> **REQUIREMENT**
Take from the material every line that contains the word "linecap".
■ ■ ■ ■ ■
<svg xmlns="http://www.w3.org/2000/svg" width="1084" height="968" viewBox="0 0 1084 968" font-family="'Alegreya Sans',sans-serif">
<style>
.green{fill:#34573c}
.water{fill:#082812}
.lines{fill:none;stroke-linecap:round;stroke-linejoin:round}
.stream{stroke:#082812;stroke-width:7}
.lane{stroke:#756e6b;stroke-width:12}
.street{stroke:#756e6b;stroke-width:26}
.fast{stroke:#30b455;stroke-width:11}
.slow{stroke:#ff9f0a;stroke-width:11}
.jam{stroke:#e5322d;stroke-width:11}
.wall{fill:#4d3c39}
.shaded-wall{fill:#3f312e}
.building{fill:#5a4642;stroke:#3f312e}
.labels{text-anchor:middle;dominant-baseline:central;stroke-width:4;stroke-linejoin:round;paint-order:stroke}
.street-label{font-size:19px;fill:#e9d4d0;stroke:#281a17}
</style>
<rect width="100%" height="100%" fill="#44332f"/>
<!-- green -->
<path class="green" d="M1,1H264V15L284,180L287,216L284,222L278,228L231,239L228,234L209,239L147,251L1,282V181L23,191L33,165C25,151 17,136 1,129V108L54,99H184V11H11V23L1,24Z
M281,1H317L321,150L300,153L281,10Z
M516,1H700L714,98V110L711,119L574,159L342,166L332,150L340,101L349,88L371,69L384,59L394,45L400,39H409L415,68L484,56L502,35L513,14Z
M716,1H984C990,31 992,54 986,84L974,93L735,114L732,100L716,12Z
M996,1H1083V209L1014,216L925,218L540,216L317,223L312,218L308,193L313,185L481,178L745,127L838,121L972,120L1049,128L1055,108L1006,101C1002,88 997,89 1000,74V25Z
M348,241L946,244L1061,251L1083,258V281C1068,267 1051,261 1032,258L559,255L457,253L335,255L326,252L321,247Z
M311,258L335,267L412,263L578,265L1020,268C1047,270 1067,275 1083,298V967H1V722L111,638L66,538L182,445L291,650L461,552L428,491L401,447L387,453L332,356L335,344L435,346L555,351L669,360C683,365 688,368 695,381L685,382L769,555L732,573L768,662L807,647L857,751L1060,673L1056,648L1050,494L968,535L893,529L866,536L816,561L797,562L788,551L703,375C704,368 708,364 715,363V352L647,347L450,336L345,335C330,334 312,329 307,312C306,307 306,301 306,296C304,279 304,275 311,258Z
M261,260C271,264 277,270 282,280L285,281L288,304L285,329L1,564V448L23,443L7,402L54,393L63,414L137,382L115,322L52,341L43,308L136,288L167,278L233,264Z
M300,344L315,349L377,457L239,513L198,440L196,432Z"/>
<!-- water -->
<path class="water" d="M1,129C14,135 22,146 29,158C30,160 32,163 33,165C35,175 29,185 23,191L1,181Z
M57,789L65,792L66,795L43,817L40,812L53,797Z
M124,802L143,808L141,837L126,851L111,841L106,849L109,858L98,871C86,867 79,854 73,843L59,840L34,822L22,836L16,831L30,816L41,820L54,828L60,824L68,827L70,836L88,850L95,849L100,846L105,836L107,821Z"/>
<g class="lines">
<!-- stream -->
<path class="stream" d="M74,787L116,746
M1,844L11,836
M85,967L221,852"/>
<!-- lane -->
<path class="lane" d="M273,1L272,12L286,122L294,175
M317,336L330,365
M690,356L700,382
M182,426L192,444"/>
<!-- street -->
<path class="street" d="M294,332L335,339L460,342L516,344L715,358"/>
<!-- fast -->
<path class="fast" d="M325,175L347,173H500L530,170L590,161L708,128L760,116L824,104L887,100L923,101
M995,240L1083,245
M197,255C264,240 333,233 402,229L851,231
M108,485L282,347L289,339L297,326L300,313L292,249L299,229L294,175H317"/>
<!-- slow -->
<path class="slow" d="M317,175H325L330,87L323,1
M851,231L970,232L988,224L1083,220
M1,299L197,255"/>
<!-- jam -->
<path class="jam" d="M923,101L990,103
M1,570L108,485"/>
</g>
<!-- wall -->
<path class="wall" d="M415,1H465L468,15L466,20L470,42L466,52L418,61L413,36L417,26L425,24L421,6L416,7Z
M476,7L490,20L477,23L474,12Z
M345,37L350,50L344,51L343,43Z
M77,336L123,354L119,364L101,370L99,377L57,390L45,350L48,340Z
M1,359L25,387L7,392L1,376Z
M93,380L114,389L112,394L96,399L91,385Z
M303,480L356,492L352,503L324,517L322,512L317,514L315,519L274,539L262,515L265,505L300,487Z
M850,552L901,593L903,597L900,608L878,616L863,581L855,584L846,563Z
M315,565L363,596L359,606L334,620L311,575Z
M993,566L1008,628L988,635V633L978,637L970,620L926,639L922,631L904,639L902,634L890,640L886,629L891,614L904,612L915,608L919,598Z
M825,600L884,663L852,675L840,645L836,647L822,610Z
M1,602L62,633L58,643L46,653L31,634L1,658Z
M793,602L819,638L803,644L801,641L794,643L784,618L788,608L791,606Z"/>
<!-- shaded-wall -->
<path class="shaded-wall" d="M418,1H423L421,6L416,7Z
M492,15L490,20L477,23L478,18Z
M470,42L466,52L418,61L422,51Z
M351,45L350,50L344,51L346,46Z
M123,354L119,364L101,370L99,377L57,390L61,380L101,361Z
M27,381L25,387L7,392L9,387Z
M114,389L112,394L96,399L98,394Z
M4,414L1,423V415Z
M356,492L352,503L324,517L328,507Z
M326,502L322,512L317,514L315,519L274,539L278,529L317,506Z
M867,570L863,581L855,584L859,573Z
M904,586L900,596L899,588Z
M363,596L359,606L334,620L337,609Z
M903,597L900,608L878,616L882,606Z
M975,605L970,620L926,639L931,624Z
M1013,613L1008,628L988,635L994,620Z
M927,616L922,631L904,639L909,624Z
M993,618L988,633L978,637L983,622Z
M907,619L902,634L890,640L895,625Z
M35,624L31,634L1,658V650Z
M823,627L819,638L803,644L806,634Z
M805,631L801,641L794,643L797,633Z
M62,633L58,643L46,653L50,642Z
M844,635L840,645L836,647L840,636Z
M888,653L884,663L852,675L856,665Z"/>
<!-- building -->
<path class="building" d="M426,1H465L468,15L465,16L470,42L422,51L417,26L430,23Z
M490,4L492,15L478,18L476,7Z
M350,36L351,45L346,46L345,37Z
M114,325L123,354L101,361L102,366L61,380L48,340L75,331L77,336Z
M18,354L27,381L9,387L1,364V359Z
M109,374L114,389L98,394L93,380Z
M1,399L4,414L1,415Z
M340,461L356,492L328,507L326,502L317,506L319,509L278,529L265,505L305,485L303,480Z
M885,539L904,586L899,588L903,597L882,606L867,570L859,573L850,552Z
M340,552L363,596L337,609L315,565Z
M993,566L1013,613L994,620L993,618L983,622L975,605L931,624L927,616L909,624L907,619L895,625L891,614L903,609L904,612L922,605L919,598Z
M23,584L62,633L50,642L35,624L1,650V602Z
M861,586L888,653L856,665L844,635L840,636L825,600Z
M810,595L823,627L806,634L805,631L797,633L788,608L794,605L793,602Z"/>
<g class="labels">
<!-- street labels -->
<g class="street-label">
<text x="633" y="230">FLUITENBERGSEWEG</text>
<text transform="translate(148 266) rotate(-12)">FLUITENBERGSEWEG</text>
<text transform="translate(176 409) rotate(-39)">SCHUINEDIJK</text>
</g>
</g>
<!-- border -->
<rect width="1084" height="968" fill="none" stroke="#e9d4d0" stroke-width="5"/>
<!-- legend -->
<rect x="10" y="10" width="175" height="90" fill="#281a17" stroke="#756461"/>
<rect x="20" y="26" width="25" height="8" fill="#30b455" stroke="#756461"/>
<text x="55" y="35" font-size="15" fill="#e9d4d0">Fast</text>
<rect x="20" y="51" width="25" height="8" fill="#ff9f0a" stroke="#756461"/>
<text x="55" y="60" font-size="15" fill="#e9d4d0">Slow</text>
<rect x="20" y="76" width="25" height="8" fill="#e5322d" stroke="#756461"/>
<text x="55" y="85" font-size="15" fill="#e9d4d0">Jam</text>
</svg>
■ ■ ■ ■ ■
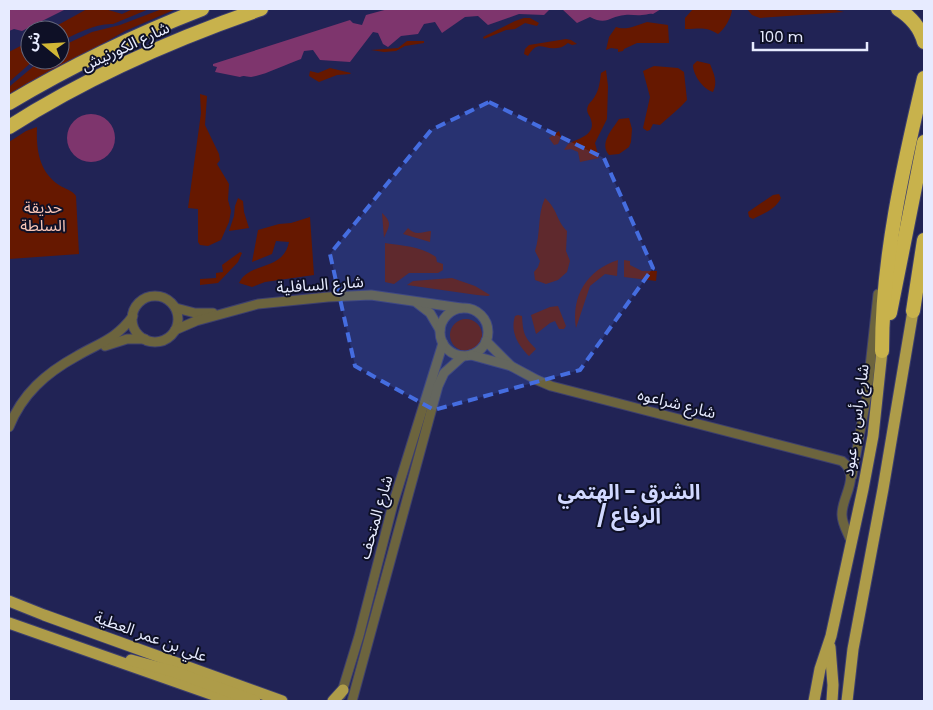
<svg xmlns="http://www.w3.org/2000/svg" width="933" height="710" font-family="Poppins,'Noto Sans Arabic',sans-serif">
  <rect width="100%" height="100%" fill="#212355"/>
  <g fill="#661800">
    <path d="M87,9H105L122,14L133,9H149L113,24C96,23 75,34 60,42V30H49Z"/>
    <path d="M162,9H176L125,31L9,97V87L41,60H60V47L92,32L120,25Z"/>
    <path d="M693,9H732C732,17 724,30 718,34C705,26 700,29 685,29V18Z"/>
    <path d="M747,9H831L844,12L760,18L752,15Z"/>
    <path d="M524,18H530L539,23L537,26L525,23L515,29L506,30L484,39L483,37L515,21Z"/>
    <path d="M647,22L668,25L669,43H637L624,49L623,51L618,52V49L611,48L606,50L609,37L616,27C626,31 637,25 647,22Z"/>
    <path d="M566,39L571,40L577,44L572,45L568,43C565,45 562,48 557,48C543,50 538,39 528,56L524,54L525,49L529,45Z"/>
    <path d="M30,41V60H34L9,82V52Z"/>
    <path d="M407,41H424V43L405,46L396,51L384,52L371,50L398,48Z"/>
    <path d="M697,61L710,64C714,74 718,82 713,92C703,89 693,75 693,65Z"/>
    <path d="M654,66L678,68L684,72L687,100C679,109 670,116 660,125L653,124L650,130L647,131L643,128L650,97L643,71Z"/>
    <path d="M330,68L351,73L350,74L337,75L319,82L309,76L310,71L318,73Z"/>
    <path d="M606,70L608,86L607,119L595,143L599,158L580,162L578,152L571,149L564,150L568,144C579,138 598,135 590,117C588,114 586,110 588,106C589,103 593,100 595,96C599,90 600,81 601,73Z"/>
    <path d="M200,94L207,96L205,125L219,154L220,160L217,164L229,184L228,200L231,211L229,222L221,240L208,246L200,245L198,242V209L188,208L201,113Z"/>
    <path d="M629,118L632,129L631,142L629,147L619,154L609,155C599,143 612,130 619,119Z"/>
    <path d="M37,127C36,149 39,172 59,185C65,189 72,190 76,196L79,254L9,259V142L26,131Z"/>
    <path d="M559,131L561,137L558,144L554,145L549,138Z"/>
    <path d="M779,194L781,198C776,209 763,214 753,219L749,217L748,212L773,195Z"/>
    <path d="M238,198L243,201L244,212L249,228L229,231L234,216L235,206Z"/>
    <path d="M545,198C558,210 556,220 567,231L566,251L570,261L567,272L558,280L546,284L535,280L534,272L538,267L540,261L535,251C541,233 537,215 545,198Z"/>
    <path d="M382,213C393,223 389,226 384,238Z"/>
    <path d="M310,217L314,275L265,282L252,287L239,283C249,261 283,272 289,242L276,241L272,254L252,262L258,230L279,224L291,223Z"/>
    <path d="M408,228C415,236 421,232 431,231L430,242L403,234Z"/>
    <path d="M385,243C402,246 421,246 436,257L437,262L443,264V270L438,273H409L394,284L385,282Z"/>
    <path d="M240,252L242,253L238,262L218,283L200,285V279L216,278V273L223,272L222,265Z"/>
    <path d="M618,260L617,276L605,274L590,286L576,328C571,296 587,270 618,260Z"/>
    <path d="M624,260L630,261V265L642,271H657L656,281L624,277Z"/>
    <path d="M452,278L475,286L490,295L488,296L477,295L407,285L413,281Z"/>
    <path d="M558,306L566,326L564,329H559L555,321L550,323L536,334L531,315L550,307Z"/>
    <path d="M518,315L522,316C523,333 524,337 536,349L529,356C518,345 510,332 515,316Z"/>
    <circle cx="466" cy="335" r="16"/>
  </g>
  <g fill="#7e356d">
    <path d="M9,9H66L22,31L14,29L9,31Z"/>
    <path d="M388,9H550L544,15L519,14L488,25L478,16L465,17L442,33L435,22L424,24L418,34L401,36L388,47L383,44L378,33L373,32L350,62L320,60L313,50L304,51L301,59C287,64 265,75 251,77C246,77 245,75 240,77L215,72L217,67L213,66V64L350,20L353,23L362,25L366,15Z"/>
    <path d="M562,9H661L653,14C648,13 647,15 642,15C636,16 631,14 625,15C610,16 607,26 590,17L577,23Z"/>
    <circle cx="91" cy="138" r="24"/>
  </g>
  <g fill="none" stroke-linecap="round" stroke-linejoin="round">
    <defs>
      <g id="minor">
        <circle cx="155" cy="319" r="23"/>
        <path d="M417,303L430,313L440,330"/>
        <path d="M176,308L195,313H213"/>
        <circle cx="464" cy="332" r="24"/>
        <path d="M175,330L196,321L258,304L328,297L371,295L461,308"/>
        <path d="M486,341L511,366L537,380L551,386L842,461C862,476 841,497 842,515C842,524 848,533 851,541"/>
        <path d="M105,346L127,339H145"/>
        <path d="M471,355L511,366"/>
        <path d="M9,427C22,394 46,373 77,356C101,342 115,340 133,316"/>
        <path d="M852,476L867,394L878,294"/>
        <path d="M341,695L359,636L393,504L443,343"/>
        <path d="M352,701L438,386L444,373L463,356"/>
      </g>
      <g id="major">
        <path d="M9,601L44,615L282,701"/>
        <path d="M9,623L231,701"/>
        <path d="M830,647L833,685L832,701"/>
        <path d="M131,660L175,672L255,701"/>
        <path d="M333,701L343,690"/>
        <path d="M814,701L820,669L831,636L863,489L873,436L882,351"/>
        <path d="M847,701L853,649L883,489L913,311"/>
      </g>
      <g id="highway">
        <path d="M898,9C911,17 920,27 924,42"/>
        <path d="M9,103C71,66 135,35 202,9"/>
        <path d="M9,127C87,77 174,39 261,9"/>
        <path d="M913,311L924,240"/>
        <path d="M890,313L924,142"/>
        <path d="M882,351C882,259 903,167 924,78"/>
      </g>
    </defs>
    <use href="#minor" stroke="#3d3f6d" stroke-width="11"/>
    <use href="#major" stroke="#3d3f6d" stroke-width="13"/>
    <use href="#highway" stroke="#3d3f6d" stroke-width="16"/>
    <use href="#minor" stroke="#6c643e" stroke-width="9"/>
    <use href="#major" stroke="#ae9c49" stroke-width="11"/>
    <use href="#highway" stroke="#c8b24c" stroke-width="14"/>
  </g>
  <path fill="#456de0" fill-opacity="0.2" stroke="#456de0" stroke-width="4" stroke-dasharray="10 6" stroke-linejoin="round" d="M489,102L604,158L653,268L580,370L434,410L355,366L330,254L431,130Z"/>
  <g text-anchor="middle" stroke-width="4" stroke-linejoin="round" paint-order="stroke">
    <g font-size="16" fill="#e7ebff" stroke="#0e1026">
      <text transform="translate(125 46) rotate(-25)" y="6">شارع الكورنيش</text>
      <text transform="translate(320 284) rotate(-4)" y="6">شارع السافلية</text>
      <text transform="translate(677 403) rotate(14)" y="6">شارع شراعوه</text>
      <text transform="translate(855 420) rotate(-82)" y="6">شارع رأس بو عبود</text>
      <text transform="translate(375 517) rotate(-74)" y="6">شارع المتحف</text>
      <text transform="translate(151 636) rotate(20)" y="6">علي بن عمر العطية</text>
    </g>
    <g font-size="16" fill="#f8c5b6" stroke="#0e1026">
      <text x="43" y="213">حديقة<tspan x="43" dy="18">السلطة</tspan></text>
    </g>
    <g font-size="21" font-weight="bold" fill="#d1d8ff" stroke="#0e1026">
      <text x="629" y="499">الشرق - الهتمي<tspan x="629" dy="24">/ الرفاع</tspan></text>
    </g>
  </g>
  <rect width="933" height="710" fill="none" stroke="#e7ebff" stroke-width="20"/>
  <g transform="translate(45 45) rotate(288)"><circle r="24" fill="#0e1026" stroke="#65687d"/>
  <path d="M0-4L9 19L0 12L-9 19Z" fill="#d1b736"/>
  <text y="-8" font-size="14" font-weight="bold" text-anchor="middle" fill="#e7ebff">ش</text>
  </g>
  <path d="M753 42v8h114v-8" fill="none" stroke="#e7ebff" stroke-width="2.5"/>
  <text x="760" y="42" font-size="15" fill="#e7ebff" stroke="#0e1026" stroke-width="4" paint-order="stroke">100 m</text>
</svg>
■ ■ ■ ■ ■
> **REPLY**
.lines{fill:none;stroke-linecap:round;stroke-linejoin:round}
  <g fill="none" stroke-linecap="round" stroke-linejoin="round">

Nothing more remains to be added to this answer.